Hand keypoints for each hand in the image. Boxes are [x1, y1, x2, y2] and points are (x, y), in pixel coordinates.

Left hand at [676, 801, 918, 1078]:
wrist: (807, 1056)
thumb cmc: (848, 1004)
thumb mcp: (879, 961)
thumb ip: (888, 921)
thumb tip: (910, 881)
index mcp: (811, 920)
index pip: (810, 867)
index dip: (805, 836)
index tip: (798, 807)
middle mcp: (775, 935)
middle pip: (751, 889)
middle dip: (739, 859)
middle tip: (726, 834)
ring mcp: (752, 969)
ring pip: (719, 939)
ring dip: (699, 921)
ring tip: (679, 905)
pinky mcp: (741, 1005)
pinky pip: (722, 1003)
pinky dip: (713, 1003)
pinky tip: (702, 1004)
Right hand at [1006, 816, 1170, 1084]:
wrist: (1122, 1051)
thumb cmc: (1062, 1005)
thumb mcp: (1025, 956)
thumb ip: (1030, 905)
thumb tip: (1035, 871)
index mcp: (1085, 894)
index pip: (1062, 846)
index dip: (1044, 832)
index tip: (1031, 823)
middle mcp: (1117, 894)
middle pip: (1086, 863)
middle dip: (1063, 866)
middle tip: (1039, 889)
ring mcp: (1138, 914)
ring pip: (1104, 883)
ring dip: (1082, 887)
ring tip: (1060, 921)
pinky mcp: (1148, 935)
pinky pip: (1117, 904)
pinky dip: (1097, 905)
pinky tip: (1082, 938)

++++++++

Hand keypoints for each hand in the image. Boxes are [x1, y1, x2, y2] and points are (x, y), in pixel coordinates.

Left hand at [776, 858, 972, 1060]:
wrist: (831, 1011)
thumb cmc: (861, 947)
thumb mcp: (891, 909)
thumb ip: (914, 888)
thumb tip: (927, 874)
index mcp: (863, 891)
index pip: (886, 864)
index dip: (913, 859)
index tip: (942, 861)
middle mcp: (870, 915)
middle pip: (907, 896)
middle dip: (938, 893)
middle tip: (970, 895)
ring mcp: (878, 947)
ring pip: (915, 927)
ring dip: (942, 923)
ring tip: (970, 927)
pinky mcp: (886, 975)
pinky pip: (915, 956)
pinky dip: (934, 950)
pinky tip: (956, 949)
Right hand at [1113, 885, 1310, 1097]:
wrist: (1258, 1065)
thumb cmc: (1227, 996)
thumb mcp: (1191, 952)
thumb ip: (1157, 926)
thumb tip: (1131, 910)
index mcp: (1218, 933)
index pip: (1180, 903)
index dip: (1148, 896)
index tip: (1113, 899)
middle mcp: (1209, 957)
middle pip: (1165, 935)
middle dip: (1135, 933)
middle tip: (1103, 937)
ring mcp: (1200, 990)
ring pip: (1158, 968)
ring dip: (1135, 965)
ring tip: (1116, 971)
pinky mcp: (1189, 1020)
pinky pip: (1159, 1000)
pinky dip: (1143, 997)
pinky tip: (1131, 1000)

++++++++

When the line with "thumb tip: (1035, 871)" is reached in the data above, begin copying, and stop after the line with "pinky tip: (1082, 938)"; copy each line exactly, both ends included.

**PROBLEM SOLUTION**
thumb tip: (1035, 871)
index mcp: (1085, 894)
index pip: (1062, 846)
index dip: (1044, 832)
index tip: (1031, 823)
middle mcp: (1117, 894)
middle pip: (1086, 863)
middle dip: (1063, 866)
middle tip: (1039, 889)
ring mcp: (1138, 914)
ring pip: (1104, 883)
ring dip: (1082, 887)
ring tip: (1060, 921)
pinky mcp: (1148, 935)
pinky pip: (1117, 904)
pinky dip: (1097, 905)
pinky tip: (1082, 938)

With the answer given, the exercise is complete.